Neil Chilson: Pope’s AI Encyclical Asks the Right Questions, But Actual AI Effects Are Dispersed and Human Rather Than the Tower of Babel Scenario

Pope Leo XIV’s encyclical on artificial intelligence, Magnificat Humanity, drew significant commentary this week, particularly around remarks by Anthropic co-founder Chris Olah, who was invited to address the pontiff and those in attendance at its release. Olah named three questions he believes the church’s voice is especially needed on: the duty to the global poor who may be displaced by AI labor disruption and who risk being excluded from its benefits given that development is concentrated in a handful of wealthy nations; the need for moral imagination about what human flourishing looks like in an AI-saturated world; and the genuinely unsettling question of what is actually happening inside these models, where researchers keep finding structures that mirror human neuroscience, evidence of introspection, and internal states that functionally mirror emotions including joy, satisfaction, fear, and grief.

Neil Chilson, former chief technologist for the Federal Trade Commission and currently head of AI policy at the Abundance Institute, joined Dan Proft on Chicago’s Morning Answer to assess the encyclical and the broader questions Olah’s remarks raised.

Chilson said Proft’s response to the economic distribution question, which drew on Milton Friedman’s point that free markets distributing rewards based on voluntary exchange rather than political favor have historically done more for the poor than any alternative system, is exactly right, and that the mechanism for distributing AI’s benefits globally already exists. He said the human flourishing question is actually the central point of the encyclical, which Pope Leo XIV has structured as a conscious parallel to an encyclical written by Pope Leo XIII roughly a hundred years into the industrial revolution. That earlier document was highly influential in shaping Catholic social teaching about government and economic transformation. The key difference, Chilson said, is that Leo XIII wrote with a century of industrial evidence already in hand, while Leo XIV is writing much earlier in a transformation whose effects are still largely speculative. That makes the task considerably harder and means the encyclical necessarily relies more on academic speculation about what AI might do than on documented outcomes.
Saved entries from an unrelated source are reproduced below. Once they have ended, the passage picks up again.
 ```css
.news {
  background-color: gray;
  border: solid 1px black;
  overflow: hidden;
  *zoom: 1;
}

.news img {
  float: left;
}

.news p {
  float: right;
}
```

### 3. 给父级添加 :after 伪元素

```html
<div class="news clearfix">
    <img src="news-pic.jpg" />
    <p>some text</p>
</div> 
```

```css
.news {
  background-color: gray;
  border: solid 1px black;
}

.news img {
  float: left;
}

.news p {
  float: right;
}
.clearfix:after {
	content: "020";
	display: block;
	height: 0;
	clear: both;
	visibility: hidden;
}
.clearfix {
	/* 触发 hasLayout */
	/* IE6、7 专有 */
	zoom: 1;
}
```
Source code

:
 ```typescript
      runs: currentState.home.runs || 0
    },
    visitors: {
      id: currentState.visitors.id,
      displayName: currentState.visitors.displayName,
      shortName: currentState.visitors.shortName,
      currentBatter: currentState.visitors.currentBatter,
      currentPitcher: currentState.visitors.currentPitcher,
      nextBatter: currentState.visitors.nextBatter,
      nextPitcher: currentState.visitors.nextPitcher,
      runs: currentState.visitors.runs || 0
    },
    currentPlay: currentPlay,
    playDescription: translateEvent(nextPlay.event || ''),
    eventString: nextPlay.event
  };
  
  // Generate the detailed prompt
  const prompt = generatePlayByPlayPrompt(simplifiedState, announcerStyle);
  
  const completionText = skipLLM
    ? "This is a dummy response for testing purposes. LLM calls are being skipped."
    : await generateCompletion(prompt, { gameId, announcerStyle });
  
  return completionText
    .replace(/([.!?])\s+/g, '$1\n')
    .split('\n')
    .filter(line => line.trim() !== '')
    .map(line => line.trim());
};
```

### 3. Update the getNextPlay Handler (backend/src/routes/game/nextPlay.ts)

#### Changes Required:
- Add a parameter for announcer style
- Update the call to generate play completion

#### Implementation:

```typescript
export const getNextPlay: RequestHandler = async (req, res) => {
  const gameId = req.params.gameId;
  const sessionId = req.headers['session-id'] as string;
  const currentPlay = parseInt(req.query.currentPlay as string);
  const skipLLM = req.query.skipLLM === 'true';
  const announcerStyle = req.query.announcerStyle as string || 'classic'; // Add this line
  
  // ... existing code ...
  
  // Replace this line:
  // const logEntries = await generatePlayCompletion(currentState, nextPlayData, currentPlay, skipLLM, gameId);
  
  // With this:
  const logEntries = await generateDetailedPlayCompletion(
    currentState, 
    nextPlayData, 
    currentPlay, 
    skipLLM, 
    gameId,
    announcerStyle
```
He said the encyclical’s Tower of Babel concern, which is essentially a worry about technological and linguistic uniformity producing a kind of lock-step conformity that tends toward tyranny, is one he takes seriously as a philosophical matter but does not see playing out in the actual current landscape. He said the reality of how AI is developing right now is almost the opposite of the Babel scenario. The effects are highly dispersed, emerging from millions of individual users solving individual problems rather than from a grand social redesign. New cancer cures are being developed. Autonomous vehicles are operating hundreds of times more safely than human drivers. People are solving office productivity problems. There is not, at present, a powerful entity using AI to redesign society from the top down according to a unified vision. He said he genuinely appreciates the encyclical’s concern about that possibility because it is a real risk if the technology concentrates in the wrong hands, but said the muddling-through approach that has characterized how humans have adopted past technological revolutions has generally produced remarkably good outcomes because humans are good at solving problems with powerful tools even when they sometimes misuse them.

On the Wall Street Journal piece that Harvard’s Arthur Brooks and CNBC’s Becky Quick discussed, which documented how the memory function in AI chatbots can create problems when a model remembers a past statement about stress or anxiety and then permanently categorizes the user as anxious regardless of changed circumstances, Chilson said this is a real but relatively minor design problem of exactly the kind that users recognize, complain about, and companies correct. He said the deeper concern Brooks and the encyclical are both circling is about cognitive atrophy, the risk that offloading thinking and reading and remembering to AI tools gradually weakens the human capacities being replaced. He noted that Plato raised an analogous concern about writing, arguing that it eroded the ability to memorize long oral traditions. The more important question is not whether specific functions atrophy when tools assist them, but whether the core things that make us human can be offloaded at all, and whether the tools we use serve our greater purpose or diminish it.

His answer to those questions is that they cannot be resolved from above and should not be. The right response to AI is many different experiments by many different people and institutions, not a grand dictated framework for how everyone must engage with the technology. He said good wisdom about how to use these tools in ways that serve human dignity can be offered by people and institutions with deep experience, including the church, but ultimately how each person chooses to engage with AI has to be an individual choice. Dictating that choice from outside is itself dehumanizing, regardless of how good the intentions behind the mandate might be.

He closed with a laugh on the prospect of the next stage, which is people using one AI bot to manage their interactions with another AI bot, observing that the phrase I’ve got an app for that is on its way to becoming I’ve got a bot for that bot.